## DATA SHOWN
## Start
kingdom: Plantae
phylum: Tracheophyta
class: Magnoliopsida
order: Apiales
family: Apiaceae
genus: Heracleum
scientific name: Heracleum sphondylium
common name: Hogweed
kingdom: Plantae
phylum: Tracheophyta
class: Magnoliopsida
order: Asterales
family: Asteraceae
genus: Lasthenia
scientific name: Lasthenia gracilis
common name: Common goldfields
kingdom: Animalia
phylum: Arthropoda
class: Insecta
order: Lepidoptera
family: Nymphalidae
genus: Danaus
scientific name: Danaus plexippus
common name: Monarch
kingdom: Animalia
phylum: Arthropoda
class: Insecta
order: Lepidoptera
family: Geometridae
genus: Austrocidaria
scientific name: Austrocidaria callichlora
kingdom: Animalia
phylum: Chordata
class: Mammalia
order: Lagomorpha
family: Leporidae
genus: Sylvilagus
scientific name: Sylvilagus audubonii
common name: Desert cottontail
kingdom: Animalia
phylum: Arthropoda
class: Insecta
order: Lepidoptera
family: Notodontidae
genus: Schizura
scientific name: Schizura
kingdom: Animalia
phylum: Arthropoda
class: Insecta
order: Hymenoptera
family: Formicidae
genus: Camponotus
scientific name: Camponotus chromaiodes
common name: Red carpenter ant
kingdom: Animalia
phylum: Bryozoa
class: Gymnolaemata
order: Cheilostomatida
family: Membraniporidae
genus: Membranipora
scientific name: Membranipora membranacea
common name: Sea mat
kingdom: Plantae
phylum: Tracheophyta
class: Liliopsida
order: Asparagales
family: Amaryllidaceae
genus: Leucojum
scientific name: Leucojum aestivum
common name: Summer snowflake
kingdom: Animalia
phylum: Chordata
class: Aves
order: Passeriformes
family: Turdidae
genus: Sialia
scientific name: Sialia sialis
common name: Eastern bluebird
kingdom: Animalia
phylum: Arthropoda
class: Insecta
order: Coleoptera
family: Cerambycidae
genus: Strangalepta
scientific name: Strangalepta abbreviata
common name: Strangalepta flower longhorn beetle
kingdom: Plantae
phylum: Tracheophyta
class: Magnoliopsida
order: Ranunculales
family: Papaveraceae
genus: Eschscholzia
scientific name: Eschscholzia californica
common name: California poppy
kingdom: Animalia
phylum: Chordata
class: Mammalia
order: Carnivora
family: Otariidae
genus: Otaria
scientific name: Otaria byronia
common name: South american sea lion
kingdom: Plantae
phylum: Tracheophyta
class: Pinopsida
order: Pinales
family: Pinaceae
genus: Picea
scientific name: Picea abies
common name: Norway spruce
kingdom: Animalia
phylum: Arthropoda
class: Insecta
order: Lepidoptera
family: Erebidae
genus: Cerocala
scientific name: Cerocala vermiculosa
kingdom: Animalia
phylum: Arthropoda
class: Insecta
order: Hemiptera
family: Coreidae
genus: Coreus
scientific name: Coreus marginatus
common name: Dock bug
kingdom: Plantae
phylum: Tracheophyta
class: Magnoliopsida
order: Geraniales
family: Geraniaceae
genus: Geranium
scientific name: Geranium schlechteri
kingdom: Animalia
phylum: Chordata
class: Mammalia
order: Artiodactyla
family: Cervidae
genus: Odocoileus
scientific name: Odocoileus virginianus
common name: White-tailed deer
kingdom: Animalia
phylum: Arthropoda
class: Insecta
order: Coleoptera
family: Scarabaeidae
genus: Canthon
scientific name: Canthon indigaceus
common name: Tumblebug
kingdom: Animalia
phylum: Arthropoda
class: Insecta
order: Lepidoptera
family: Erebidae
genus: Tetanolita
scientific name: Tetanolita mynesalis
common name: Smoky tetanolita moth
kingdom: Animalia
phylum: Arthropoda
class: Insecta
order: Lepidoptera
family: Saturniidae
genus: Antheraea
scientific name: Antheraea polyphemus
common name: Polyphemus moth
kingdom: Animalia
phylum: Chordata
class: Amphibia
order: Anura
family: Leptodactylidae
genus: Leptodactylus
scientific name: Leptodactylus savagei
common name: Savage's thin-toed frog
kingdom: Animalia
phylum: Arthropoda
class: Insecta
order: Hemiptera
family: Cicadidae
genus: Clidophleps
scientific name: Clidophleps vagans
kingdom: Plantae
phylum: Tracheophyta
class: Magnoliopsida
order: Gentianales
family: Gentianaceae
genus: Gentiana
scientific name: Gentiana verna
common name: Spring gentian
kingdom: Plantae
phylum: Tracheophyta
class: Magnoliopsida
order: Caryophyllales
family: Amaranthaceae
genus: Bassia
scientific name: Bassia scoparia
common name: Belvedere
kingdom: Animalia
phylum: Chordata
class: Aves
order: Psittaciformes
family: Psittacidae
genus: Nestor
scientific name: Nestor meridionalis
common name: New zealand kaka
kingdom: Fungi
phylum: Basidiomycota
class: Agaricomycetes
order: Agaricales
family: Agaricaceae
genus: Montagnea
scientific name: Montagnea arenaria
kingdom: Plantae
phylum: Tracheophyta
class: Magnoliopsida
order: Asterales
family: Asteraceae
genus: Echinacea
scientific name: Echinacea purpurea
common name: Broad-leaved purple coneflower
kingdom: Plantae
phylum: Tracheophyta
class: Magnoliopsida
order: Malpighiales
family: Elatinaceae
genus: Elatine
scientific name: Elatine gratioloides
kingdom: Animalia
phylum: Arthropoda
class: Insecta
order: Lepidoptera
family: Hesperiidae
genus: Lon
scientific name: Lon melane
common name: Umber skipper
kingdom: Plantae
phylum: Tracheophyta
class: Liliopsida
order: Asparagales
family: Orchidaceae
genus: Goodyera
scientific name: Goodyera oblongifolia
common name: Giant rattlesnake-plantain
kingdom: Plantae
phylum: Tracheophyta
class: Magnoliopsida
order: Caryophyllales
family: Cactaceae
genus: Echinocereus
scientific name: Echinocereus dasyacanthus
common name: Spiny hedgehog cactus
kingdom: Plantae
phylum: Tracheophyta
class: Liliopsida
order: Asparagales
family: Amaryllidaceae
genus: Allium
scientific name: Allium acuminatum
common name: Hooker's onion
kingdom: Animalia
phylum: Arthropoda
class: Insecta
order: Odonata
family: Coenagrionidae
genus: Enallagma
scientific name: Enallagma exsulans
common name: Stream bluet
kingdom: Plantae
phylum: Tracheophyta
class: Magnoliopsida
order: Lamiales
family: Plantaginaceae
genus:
## End
## EXERCISE OBJECTIVE
Output every line of the data above, character for character, in the same order.

## REPLY
kingdom: Plantae
phylum: Tracheophyta
class: Magnoliopsida
order: Apiales
family: Apiaceae
genus: Heracleum
scientific name: Heracleum sphondylium
common name: Hogweed
kingdom: Plantae
phylum: Tracheophyta
class: Magnoliopsida
order: Asterales
family: Asteraceae
genus: Lasthenia
scientific name: Lasthenia gracilis
common name: Common goldfields
kingdom: Animalia
phylum: Arthropoda
class: Insecta
order: Lepidoptera
family: Nymphalidae
genus: Danaus
scientific name: Danaus plexippus
common name: Monarch
kingdom: Animalia
phylum: Arthropoda
class: Insecta
order: Lepidoptera
family: Geometridae
genus: Austrocidaria
scientific name: Austrocidaria callichlora
kingdom: Animalia
phylum: Chordata
class: Mammalia
order: Lagomorpha
family: Leporidae
genus: Sylvilagus
scientific name: Sylvilagus audubonii
common name: Desert cottontail
kingdom: Animalia
phylum: Arthropoda
class: Insecta
order: Lepidoptera
family: Notodontidae
genus: Schizura
scientific name: Schizura
kingdom: Animalia
phylum: Arthropoda
class: Insecta
order: Hymenoptera
family: Formicidae
genus: Camponotus
scientific name: Camponotus chromaiodes
common name: Red carpenter ant
kingdom: Animalia
phylum: Bryozoa
class: Gymnolaemata
order: Cheilostomatida
family: Membraniporidae
genus: Membranipora
scientific name: Membranipora membranacea
common name: Sea mat
kingdom: Plantae
phylum: Tracheophyta
class: Liliopsida
order: Asparagales
family: Amaryllidaceae
genus: Leucojum
scientific name: Leucojum aestivum
common name: Summer snowflake
kingdom: Animalia
phylum: Chordata
class: Aves
order: Passeriformes
family: Turdidae
genus: Sialia
scientific name: Sialia sialis
common name: Eastern bluebird
kingdom: Animalia
phylum: Arthropoda
class: Insecta
order: Coleoptera
family: Cerambycidae
genus: Strangalepta
scientific name: Strangalepta abbreviata
common name: Strangalepta flower longhorn beetle
kingdom: Plantae
phylum: Tracheophyta
class: Magnoliopsida
order: Ranunculales
family: Papaveraceae
genus: Eschscholzia
scientific name: Eschscholzia californica
common name: California poppy
kingdom: Animalia
phylum: Chordata
class: Mammalia
order: Carnivora
family: Otariidae
genus: Otaria
scientific name: Otaria byronia
common name: South american sea lion
kingdom: Plantae
phylum: Tracheophyta
class: Pinopsida
order: Pinales
family: Pinaceae
genus: Picea
scientific name: Picea abies
common name: Norway spruce
kingdom: Animalia
phylum: Arthropoda
class: Insecta
order: Lepidoptera
family: Erebidae
genus: Cerocala
scientific name: Cerocala vermiculosa
kingdom: Animalia
phylum: Arthropoda
class: Insecta
order: Hemiptera
family: Coreidae
genus: Coreus
scientific name: Coreus marginatus
common name: Dock bug
kingdom: Plantae
phylum: Tracheophyta
class: Magnoliopsida
order: Geraniales
family: Geraniaceae
genus: Geranium
scientific name: Geranium schlechteri
kingdom: Animalia
phylum: Chordata
class: Mammalia
order: Artiodactyla
family: Cervidae
genus: Odocoileus
scientific name: Odocoileus virginianus
common name: White-tailed deer
kingdom: Animalia
phylum: Arthropoda
class: Insecta
order: Coleoptera
family: Scarabaeidae
genus: Canthon
scientific name: Canthon indigaceus
common name: Tumblebug
kingdom: Animalia
phylum: Arthropoda
class: Insecta
order: Lepidoptera
family: Erebidae
genus: Tetanolita
scientific name: Tetanolita mynesalis
common name: Smoky tetanolita moth
kingdom: Animalia
phylum: Arthropoda
class: Insecta
order: Lepidoptera
family: Saturniidae
genus: Antheraea
scientific name: Antheraea polyphemus
common name: Polyphemus moth
kingdom: Animalia
phylum: Chordata
class: Amphibia
order: Anura
family: Leptodactylidae
genus: Leptodactylus
scientific name: Leptodactylus savagei
common name: Savage's thin-toed frog
kingdom: Animalia
phylum: Arthropoda
class: Insecta
order: Hemiptera
family: Cicadidae
genus: Clidophleps
scientific name: Clidophleps vagans
kingdom: Plantae
phylum: Tracheophyta
class: Magnoliopsida
order: Gentianales
family: Gentianaceae
genus: Gentiana
scientific name: Gentiana verna
common name: Spring gentian
kingdom: Plantae
phylum: Tracheophyta
class: Magnoliopsida
order: Caryophyllales
family: Amaranthaceae
genus: Bassia
scientific name: Bassia scoparia
common name: Belvedere
kingdom: Animalia
phylum: Chordata
class: Aves
order: Psittaciformes
family: Psittacidae
genus: Nestor
scientific name: Nestor meridionalis
common name: New zealand kaka
kingdom: Fungi
phylum: Basidiomycota
class: Agaricomycetes
order: Agaricales
family: Agaricaceae
genus: Montagnea
scientific name: Montagnea arenaria
kingdom: Plantae
phylum: Tracheophyta
class: Magnoliopsida
order: Asterales
family: Asteraceae
genus: Echinacea
scientific name: Echinacea purpurea
common name: Broad-leaved purple coneflower
kingdom: Plantae
phylum: Tracheophyta
class: Magnoliopsida
order: Malpighiales
family: Elatinaceae
genus: Elatine
scientific name: Elatine gratioloides
kingdom: Animalia
phylum: Arthropoda
class: Insecta
order: Lepidoptera
family: Hesperiidae
genus: Lon
scientific name: Lon melane
common name: Umber skipper
kingdom: Plantae
phylum: Tracheophyta
class: Liliopsida
order: Asparagales
family: Orchidaceae
genus: Goodyera
scientific name: Goodyera oblongifolia
common name: Giant rattlesnake-plantain
kingdom: Plantae
phylum: Tracheophyta
class: Magnoliopsida
order: Caryophyllales
family: Cactaceae
genus: Echinocereus
scientific name: Echinocereus dasyacanthus
common name: Spiny hedgehog cactus
kingdom: Plantae
phylum: Tracheophyta
class: Liliopsida
order: Asparagales
family: Amaryllidaceae
genus: Allium
scientific name: Allium acuminatum
common name: Hooker's onion
kingdom: Animalia
phylum: Arthropoda
class: Insecta
order: Odonata
family: Coenagrionidae
genus: Enallagma
scientific name: Enallagma exsulans
common name: Stream bluet
kingdom: Plantae
phylum: Tracheophyta
class: Magnoliopsida
order: Lamiales
family: Plantaginaceae
genus:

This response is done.